The Democratic nominee, to avoid a brokered convention, will need 2,025 delegates, while the Republican nominee will need 1,191 delegates.
Ohio will contribute 162 Democratic delegates. Of those, 92 will be awarded based on the proportion of the vote in the primary by congressional district. The other 70 are delegates by virtue of the offices they hold, such as congressman, governor, and party chairman, or by appointment by party officials.
The 88 Republican delegates will follow a modified "winner-take-all" process with all 34 at-large delegates awarded to whoever wins a majority of the votes statewide and 54 awarded by congressional district with all three delegates in each district going to the winner of that district.
There will be a long time for the candidates to court Ohio.
The biggest groups of primaries before March 4 are in Washington, the Virgin Islands, Louisiana, Kansas, and Nebraska on Saturday; Maine on Sunday; Maryland, Virginia, and the District of Columbia on Tuesday; Guam on Feb. 16, and Wisconsin and Hawaii on Feb. 19.
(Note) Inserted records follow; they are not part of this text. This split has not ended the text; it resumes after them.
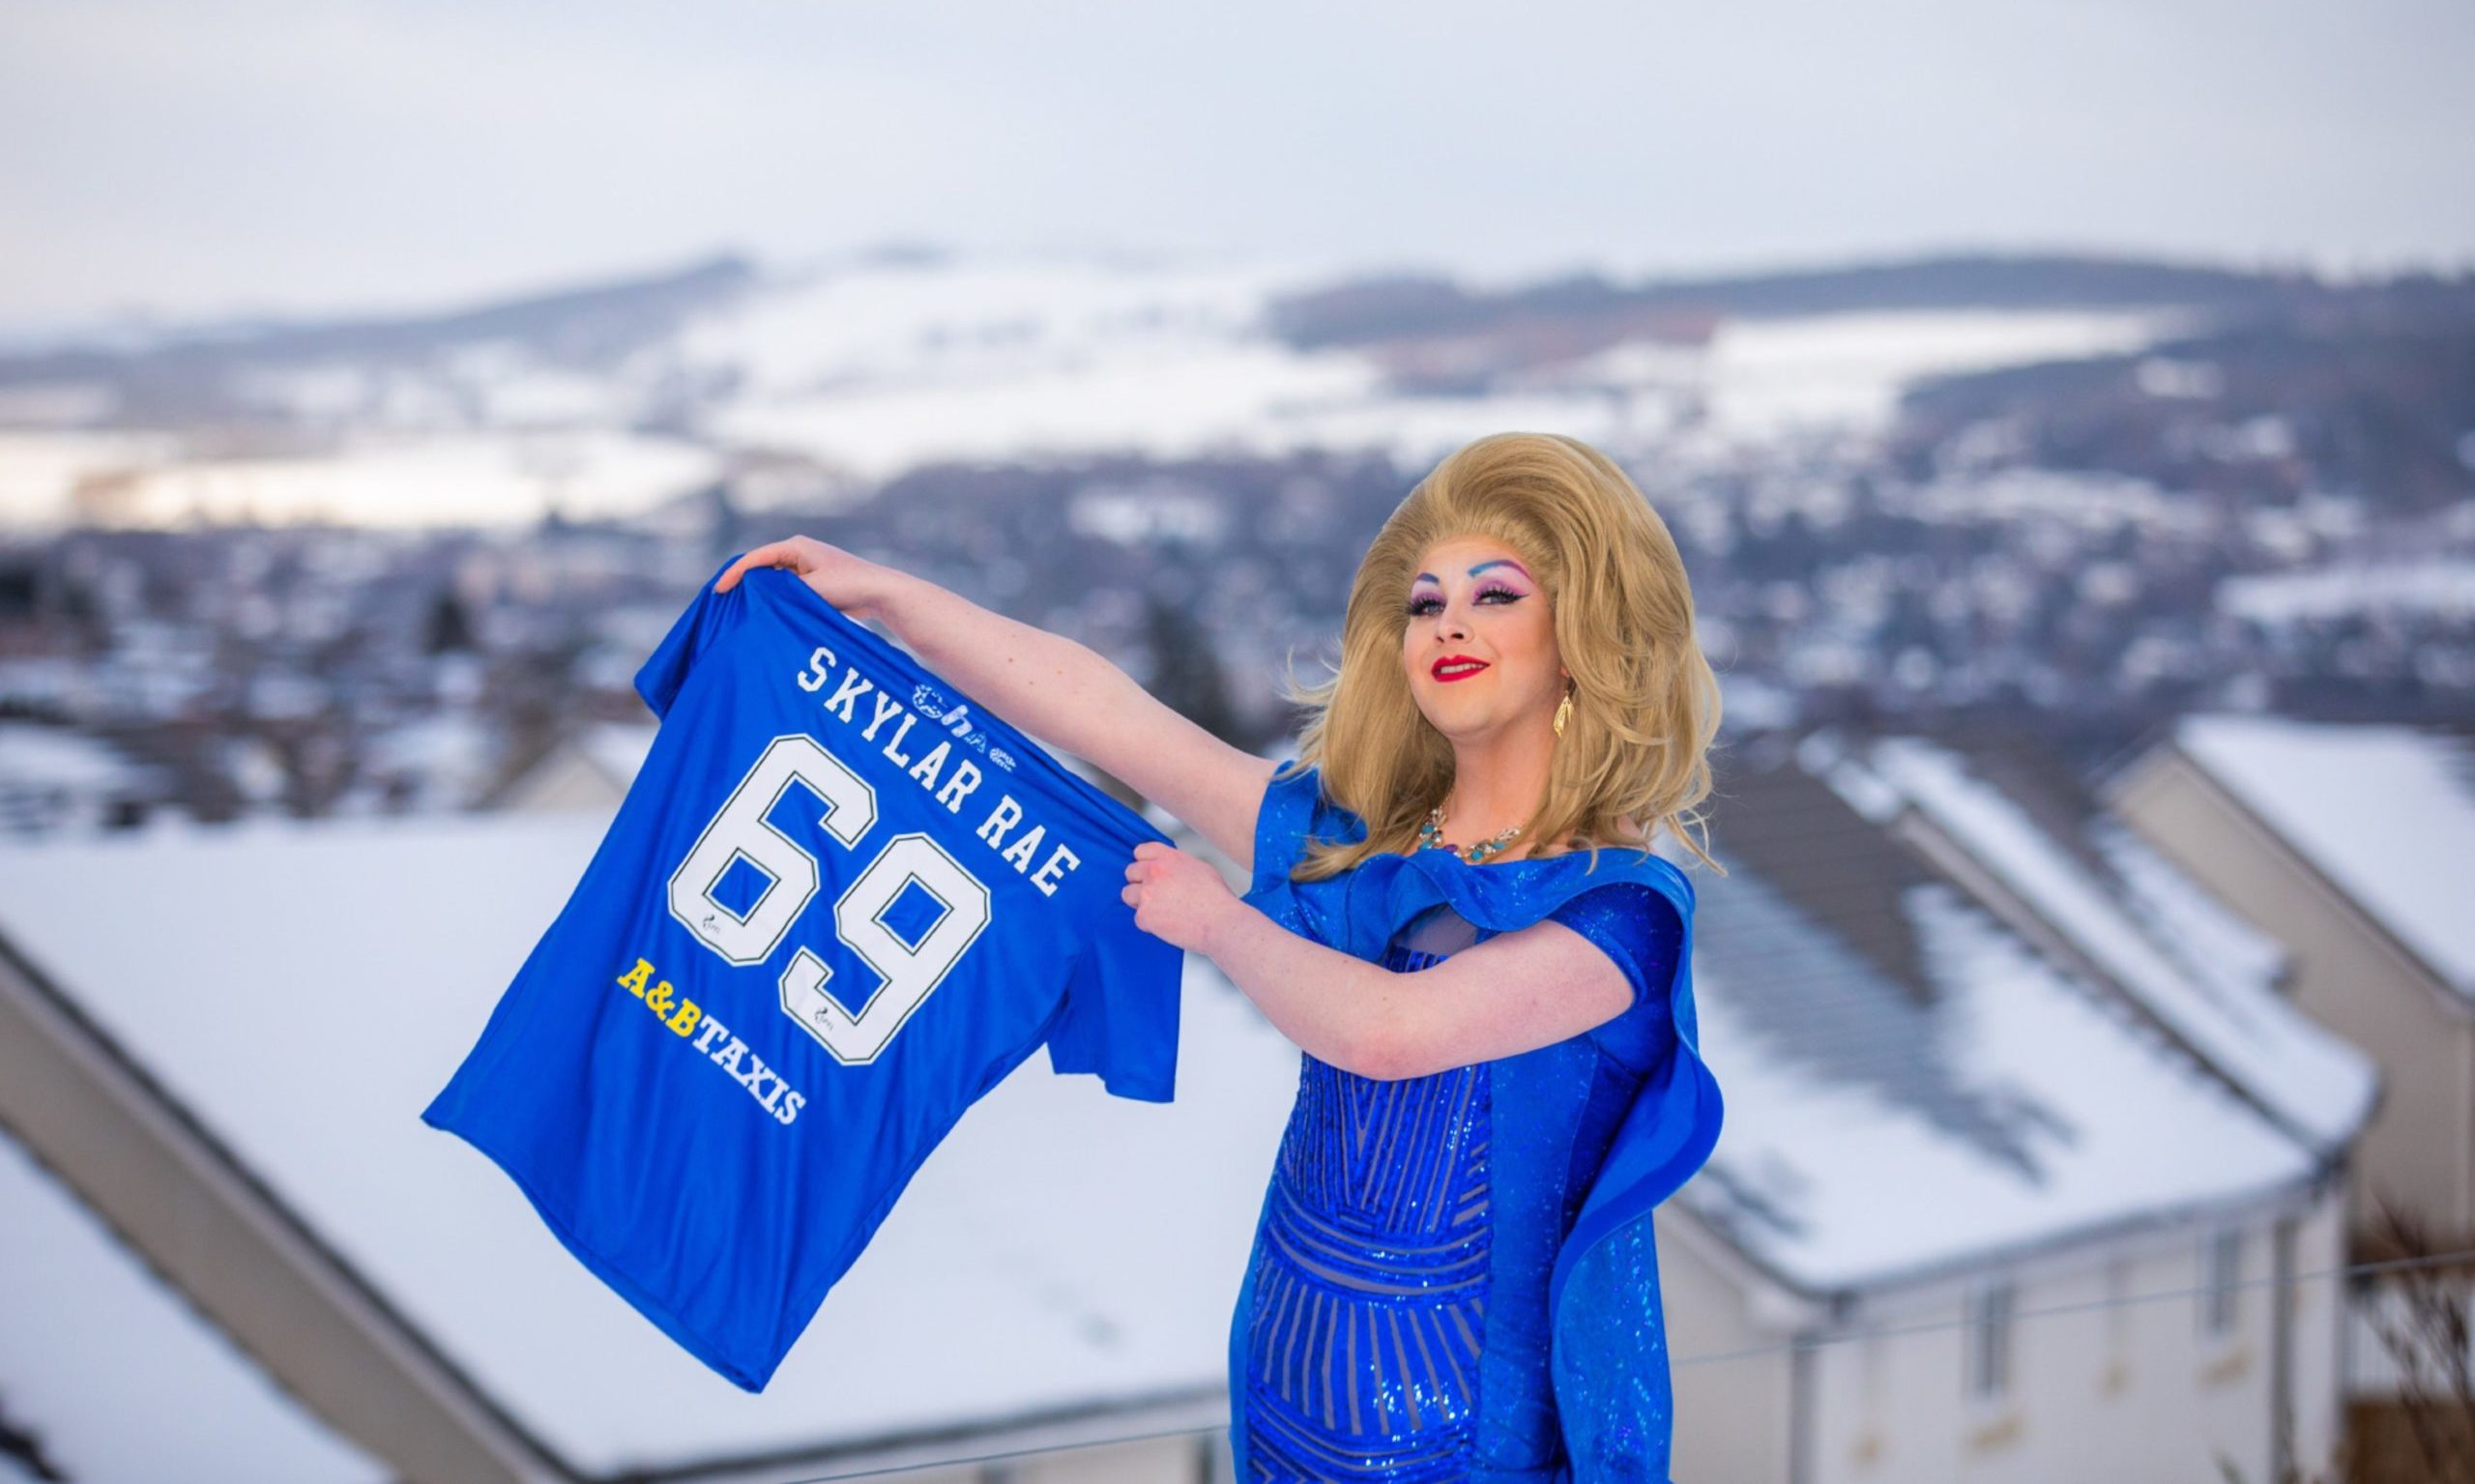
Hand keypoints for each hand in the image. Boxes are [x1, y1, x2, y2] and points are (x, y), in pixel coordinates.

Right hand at [715, 535, 900, 621]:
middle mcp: (798, 553)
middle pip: (761, 567)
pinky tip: (765, 613)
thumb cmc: (848, 584)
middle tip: (722, 601)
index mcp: (795, 546)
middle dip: (742, 582)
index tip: (718, 590)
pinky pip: (785, 589)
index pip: (755, 558)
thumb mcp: (811, 589)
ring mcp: (805, 567)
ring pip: (772, 580)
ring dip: (758, 592)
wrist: (879, 591)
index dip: (735, 573)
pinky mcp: (813, 582)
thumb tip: (759, 598)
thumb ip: (783, 591)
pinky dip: (773, 599)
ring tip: (738, 609)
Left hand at [1122, 840, 1238, 956]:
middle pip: (1131, 872)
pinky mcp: (1144, 915)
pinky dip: (1149, 923)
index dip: (1144, 863)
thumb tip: (1171, 871)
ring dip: (1140, 902)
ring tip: (1159, 909)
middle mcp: (1154, 872)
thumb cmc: (1216, 899)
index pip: (1141, 851)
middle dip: (1140, 883)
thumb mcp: (1199, 867)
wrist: (1219, 921)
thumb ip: (1177, 865)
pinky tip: (1166, 923)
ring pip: (1128, 894)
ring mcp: (1147, 893)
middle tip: (1154, 893)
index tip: (1147, 871)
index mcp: (1168, 857)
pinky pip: (1138, 918)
Also holding primaries March 4 are Texas, Rhode Island, and Vermont.
According to a statement issued by the Clinton campaign, Mrs. Clinton performs well in large state primaries, such as Ohio's, and she enjoys the endorsement of Ohio's Democratic governor, Ted Strickland.
The Obama campaign's new director, Paul Tewes, said Mrs. Clinton has big-name supporters, but Mr. Obama has "longstanding grass-roots support in the state [that] will translate into a formidable organization."
On the Republican side, Mr. Romney described Ohio in a campaign memo yesterday as "favorable terrain" because its economy is similar to Michigan's, which he won Jan. 15.